Miss Mamie wiped her eyes and sniffed in hope. “Because you love me?”
That was the only dream worth having, the only dream that would last beyond death. Love absolved them of evil, made the killings and the soul tricks and the torture of dead things all worthy and noble. Love forgave what God could not.
Ephram’s laughter was abrupt and harsh, crowding the stale air of the basement. She looked into his cruel, hot eyes.
“No, no, no,” he said, more comfortable now in the wood, seeping into the angles and grooves and shaved spaces until it was his face. “I spare you because I need you. You’re the one person I know will never betray me.”
Sylva had betrayed him, though Miss Mamie wasn’t going to remind him. His anger at Sylva might become misplaced again, as it so often did. But Miss Mamie might find out the one thing that bothered her, if she asked the right questions.
“I have to know,” she said, breathless, the room stifling. “Do you love me the most?”
The bust sighed. Miss Mamie wondered if a dead man was capable of lying. No, not Ephram. He never lied, and he always kept his promises.
“Margaret, there is only you. Forever. Why do you think I’ve lingered here, chained my soul to this house with you?”

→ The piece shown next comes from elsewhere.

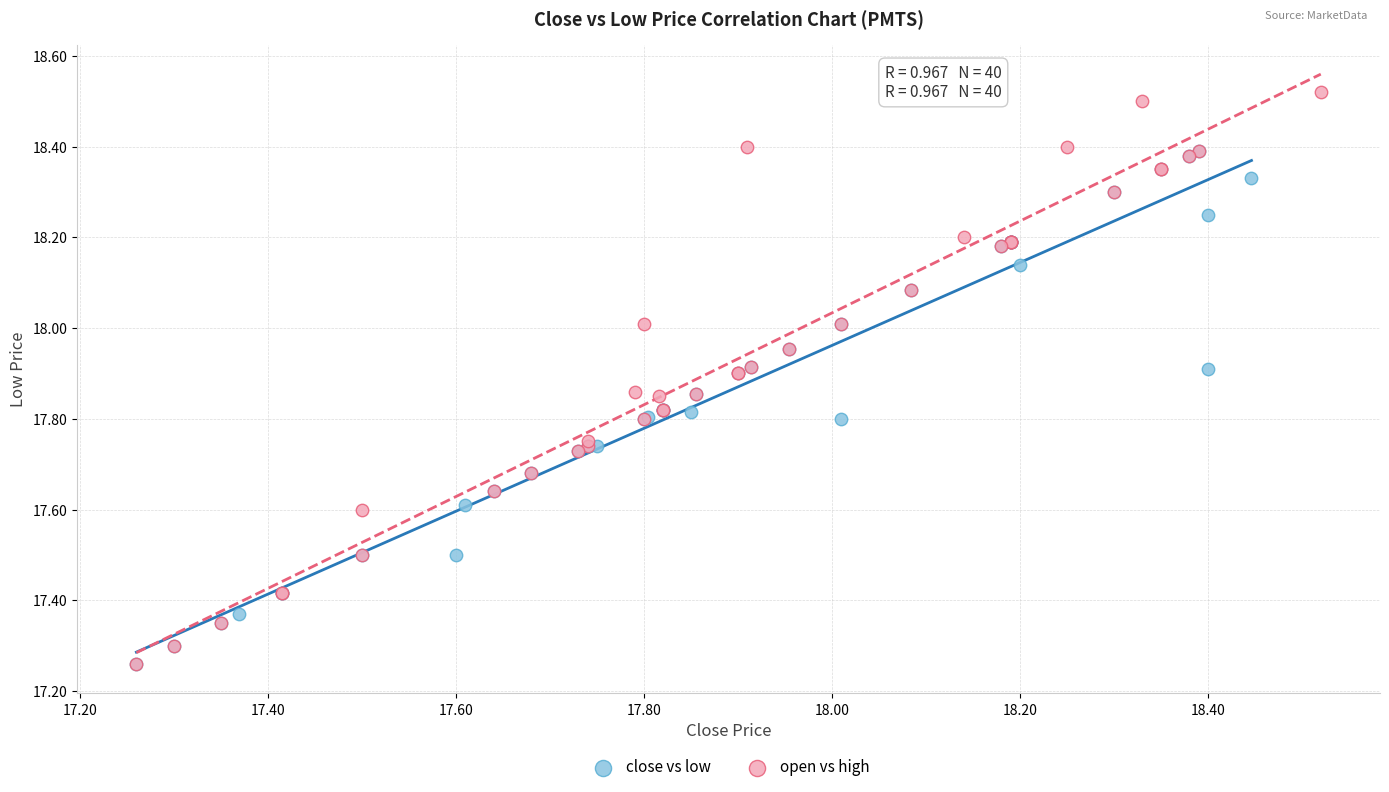

Which series has the largest Y range (max minus min)?

open vs high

If only she could be certain. But a house of love wasn’t built on a foundation of doubt. “Then why have you kept Sylva alive, too?”
Silence filled the basement, the shadows waiting impatiently at the edge of the lantern’s glow. She had only dared challenge him because she knew, with the blue moon approaching, that Ephram needed her more than ever. And she wanted them to possess each other, mind, body, and spirit. No secrets.
“I kept her old,” Ephram said. “And I’ve never brought her into my heart. There’s only room for you here, on the inside, the dead side. And soon, when I have legs, we will walk both sides, together.”
Miss Mamie blinked back tears. How could she have doubted him?